長期的な安定した生活をするために、節度と規律のある人生を創り出す役割を持っているので、人生の後半になればなるほど重要な天体になります。人生のメンテナンスをすることで、ボトルネックを解消させます。
余談ですが、輪が連なった鎖が切れるとき、一番脆いリングが切れることで、鎖が崩壊します。この一番弱いリングがボトルネックです。人生のボトルネックを土星は強めようとするので、土星のいる位置は、その人にとって苦手意識(課題)を持っていることが非常に多いです。
友人関係や夢を表す11ハウスに土星があれば、友達が少ないが、まじめてしっかりした友人に恵まれます。夢も飛躍したものではなく、実現可能な夢を抱くので、ビジョンを達成しやすいです。正確に言えば、どんなに飛躍して見えていても、その人にとってはできることだと信じている、に近いでしょう。
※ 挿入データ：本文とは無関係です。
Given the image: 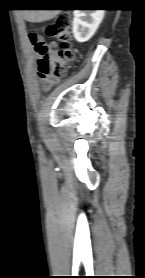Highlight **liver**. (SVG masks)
<instances>
[{"label":"liver","mask_w":145,"mask_h":278,"mask_svg":"<svg viewBox=\"0 0 145 278\" xmlns=\"http://www.w3.org/2000/svg\"><path fill=\"white\" fill-rule=\"evenodd\" d=\"M23 18L26 21L40 23L56 17L60 10H22Z\"/></svg>","instance_id":"liver-1"}]
</instances>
獅子座に土星があるの人は、土星の型にハマった表現を好むので、演劇など向いているでしょう。
天秤座の土星は、他人との距離感に悩むので最初は対人関係が苦手ですが、人に興味があるので、晩年ではマネージメント能力や根回しする力が発達していきます。
山羊座の土星は地域社会や伝統に対して愛着が強く順応性が高いので、よく地元を愛します。あらゆる分野で成功する可能性がありますが、順応性が強いため、突出した能力を発揮しようとすると自分の力をセーブしてしまいます。目上の人に好かれます。
超越占星術での土星
ヘリオセントリックおよび超越占星術でも土星は、現実、最終着地点を意味します。太陽から放出された創造光線を水星金星が受け取り、無能、ゼロ(無限の可能性)からはじまった地球にいる我々ですが、この土星によって無能性を脱して現実(有限性)の自己を達成させます。
冥王星から、つまり逆方向から土星を考えても面白いです。冥王星が持ち込んだ太陽系外の情報を、海王星がビジョン化しますが、地球にいる我々にとっては誇大妄想的です。
この妄想を理想の形まで落とし込んだのが土星です。例えるならば、子供がスポーツ選手、卓球選手になりたい!と言った時に「卓球選手じゃ稼げないから、競輪選手にしなさい」と修正するような父親のような役割です。そして子供は「競輪選手になることを理想(目標に)」して目指していくと考えると、海王星の妄想的なビジョンを土星が理想に落とし込んでいく作業が納得できるかと思います。
太陽からのやってきた創造の光線で考えるならば、火星で挑戦をして、個人の能力の限界値が定まり、木星による他力、社会の後押しを受けて、拡大していった結果が土星です。火星から木星の流れですが、これはロケットのブースターの切り替えと捉えると分かりやすいです。
土星を見ることで、ゴール地点を見定めて行動すると迷わずに進むことができます。土星のゴールを達成することによって、地球の目的を達成することができるのです。